**Selected passage**:
● ● ●

Sunday, December 29, 2013

New Year...BETTER ME!

As I sit here at my desk looking at the calendar, I can’t believe we are three days away from 2014. Where in the heck did 2013 go? What did I do to make a difference in my life and career? As a personal trainer, I am always telling people to exercise, eat right, focus on this, stop with the excuses, etc., etc., etc.  As I reflect back on the year, I can’t help but wonder how well I’ve practiced what I preach.
I realize that when I’m talking with a client (whether current or prospective), friends and family about diet and exercise, I am talking to my self as well. When I tell someone to stop drinking soda or cut down on the booze, I’m talking to myself. When I talk to someone about fitting in exercise only if it is 10 minutes a day, I’m talking to myself. When I tell someone to cut out the processed food, I’m talking to myself. That’s what I love about my job as a personal trainer, I don’t just help other people, I am a constant reminder to myself to eat right, exercise, and try not to let stress get to you.  Sometimes I do these things very well, other times, not.  And I’m not afraid to admit that. I may be a personal trainer, but I’m also human. J
My goal in 2014 is to do all of the things I tell my clients to do better than I did in 2013.  I do not want a New Me…I want a Better Me! My slogan for 2014, IT STARTS WITH ME!!!!! 

Sunday, January 13, 2013

Do You Know Your Metabolism?

● ● ●

**Recorded data**:
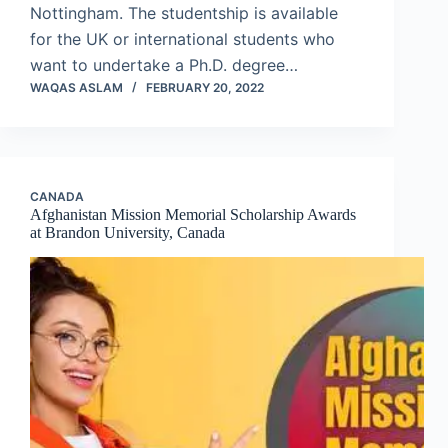
Nottingham. The studentship is available
for the UK or international students who
want to undertake a Ph.D. degree…
WAQAS ASLAM
FEBRUARY 20, 2022
CANADA
Afghanistan Mission Memorial Scholarship Awards
at Brandon University, Canada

● ● ●

**Tasks to perform**:
(1) In the New Year post, why does the writer love working as a personal trainer? Answer in one to three sentences.
(2) Summarize the New Year post in two sentences.
(3) Answer these questions on the New Year post.
(a) How many days away from 2014 is the writer?
(b) What is the least amount of daily exercise the writer mentions when talking about fitting in exercise?
(c) What does the writer want in 2014 in place of a New Me?

**Exercise answers**:
(1) The writer loves the job because it does more than help other people. Telling others to eat right, exercise and not let stress get to them keeps reminding the writer to do the same things.

(2) Near the end of 2013, the writer, a personal trainer, wonders how well they have practiced what they preach and realizes that advice about diet and exercise given to clients, friends and family is also advice to the writer. For 2014, the writer aims to follow that advice better than in 2013, wanting not a New Me but a Better Me, under the slogan "IT STARTS WITH ME!!!!!"

(3)
(a) Three days.
(b) 10 minutes a day.
(c) A Better Me.